3G Capital has grown using principles that are rare in the Brazilian business world, says Cristiane Correa, including running as a meritocracy, and maintaining relentless cost-cutting. Ms. Correa is the author of Dream Big: How the Brazilian Trio behind 3G Capital – Jorge Paulo Lemann, Marcel Telles and Beto Sicupira – acquired Anheuser-Busch, Burger King and Heinz, an unauthorized look at Mr. Lemann and his colleagues.

In sharp contrast to Mr. Batista, the men at the top of 3G relentlessly eschew media interaction, and the firm declined an interview request from the Globe and Mail on their behalf.

Mr. Lemann's father was a Swiss immigrant who founded a dairy products firm, while his mother was Brazilian. He grew up well-off in Rio de Janeiro, attended the city’s most elite private school and went to Harvard University to study economics, although he was nearly expelled after an incident involving fireworks. He began in the brokerage business in Rio and then moved to Credit Suisse in Geneva, all the while pursuing a professional tennis career.

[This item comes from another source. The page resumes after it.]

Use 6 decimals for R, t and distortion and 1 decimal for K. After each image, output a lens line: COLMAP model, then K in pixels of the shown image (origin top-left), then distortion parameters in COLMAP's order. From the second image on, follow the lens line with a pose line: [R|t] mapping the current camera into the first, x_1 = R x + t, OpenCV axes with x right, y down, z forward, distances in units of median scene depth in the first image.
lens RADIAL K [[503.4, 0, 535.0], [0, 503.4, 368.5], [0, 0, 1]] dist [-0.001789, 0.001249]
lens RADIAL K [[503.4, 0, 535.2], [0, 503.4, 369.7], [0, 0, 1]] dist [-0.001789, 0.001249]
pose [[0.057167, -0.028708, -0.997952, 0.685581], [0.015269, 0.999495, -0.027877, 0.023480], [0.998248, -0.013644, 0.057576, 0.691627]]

He made it to Wimbledon in 1962 but concluded he would never dominate global tennis, and so left the sport as a hobby to focus on investing. He created Garantia, one of the first investment banks in Brazil; two of his preset-day partners, Mr. Telles and Mr. Sicupira, began as employees at the bank and were promoted through the ranks, while the fourth, Roberto Thompson, joined later but also earned his way to the partners’ office. In 1998 they sold Garantia to Credit Suisse First Boston, for $675-million.

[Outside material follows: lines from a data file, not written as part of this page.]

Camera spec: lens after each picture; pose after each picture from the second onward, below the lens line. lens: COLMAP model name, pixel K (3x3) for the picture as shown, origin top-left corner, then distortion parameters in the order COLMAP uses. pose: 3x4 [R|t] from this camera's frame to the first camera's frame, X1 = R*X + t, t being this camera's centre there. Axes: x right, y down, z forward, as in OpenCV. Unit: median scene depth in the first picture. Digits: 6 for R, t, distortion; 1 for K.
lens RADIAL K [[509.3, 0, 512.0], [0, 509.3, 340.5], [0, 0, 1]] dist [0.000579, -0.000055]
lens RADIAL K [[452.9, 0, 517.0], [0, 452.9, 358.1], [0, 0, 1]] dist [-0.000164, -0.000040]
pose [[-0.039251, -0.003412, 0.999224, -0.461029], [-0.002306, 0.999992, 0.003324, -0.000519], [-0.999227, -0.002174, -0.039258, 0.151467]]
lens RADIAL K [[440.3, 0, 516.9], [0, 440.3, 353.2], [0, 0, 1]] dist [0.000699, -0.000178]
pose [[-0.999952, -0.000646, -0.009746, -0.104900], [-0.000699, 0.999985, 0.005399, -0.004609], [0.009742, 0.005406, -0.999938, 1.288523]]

The other three men continue to reside in Rio, but Mr. Lemann today divides his time between Zurich and Sao Paulo. He scuba dives and still plays tennis, but avoids parties and socializes only with a small group of friends, said Ms. Correa. Despite owning the world’s largest beer company and one of the biggest global fast food chains, Burger King, Mr. Lemann neither drinks beer nor eats burgers she said, but is abstemious in his personal life. He lives in a large but not ostentatious house in Sao Paulo; it is not heavily fortified although two of children were the subject of a kidnapping attempt in 1999. And he has an estimated personal net worth of $22-billion.

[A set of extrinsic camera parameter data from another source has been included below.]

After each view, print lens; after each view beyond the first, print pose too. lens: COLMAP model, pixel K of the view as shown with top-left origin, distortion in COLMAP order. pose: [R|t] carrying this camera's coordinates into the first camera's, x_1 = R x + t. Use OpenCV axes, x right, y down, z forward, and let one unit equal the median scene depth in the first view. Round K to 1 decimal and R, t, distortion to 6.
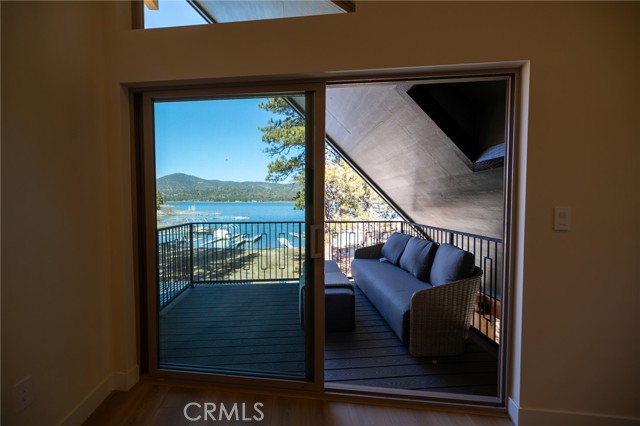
lens RADIAL K [[275.5, 0, 320.0], [0, 275.5, 213.0], [0, 0, 1]] dist [-0.000989, -0.000075]
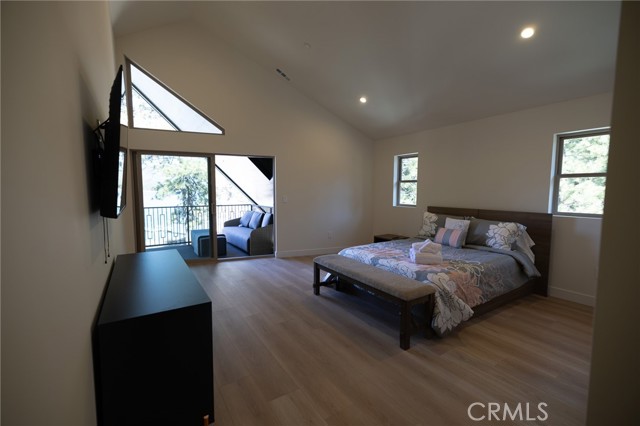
lens RADIAL K [[286.9, 0, 320.0], [0, 286.9, 213.0], [0, 0, 1]] dist [0.001536, 0.000180]
pose [[0.889624, -0.039744, 0.454960, -0.045039], [0.021942, 0.998775, 0.044344, 0.003933], [-0.456166, -0.029467, 0.889407, -0.254584]]
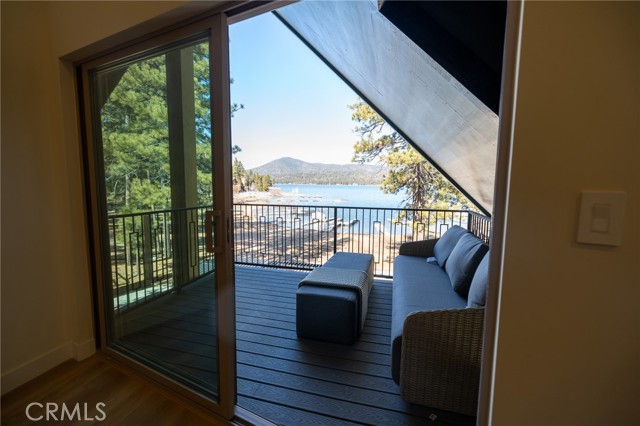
lens RADIAL K [[286.9, 0, 320.0], [0, 286.9, 213.0], [0, 0, 1]] dist [0.001536, 0.000180]
pose [[0.932733, 0.045564, -0.357678, 0.060865], [-0.025616, 0.997851, 0.060314, -0.000423], [0.359657, -0.047095, 0.931895, 0.040247]]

“For them to start as bankers, and then buy a retail company [Lojas Americas, now one of Brazil’s largest], and then a beverage company, was something different in Brazil,” said Ms. Correa. “But the main difference is the culture Lemann first implemented 40 years ago – a culture of meritocracy, which was a word people didn’t even know.”

3G’s relentless focus on cost-cutting is the other characteristic that distinguishes it here. “Costs are like fingernails – you have to cut them continuously,” is Mr. Sicupira’s mantra, according to the Brazilian business magazine Exame. In contrast, cost-saving is an idea that typically becomes less and less of a focus here as a company grows.

3G’s tactics, in fact, impressed even Mr. Batista, who commented on Mr. Lemann’s focus on motivating employees through profit-sharing and other methods. He called it an “extraordinary culture.” Last week, just for good measure, Mr. Batista auctioned off the Lamborghini he used to keep in his living room.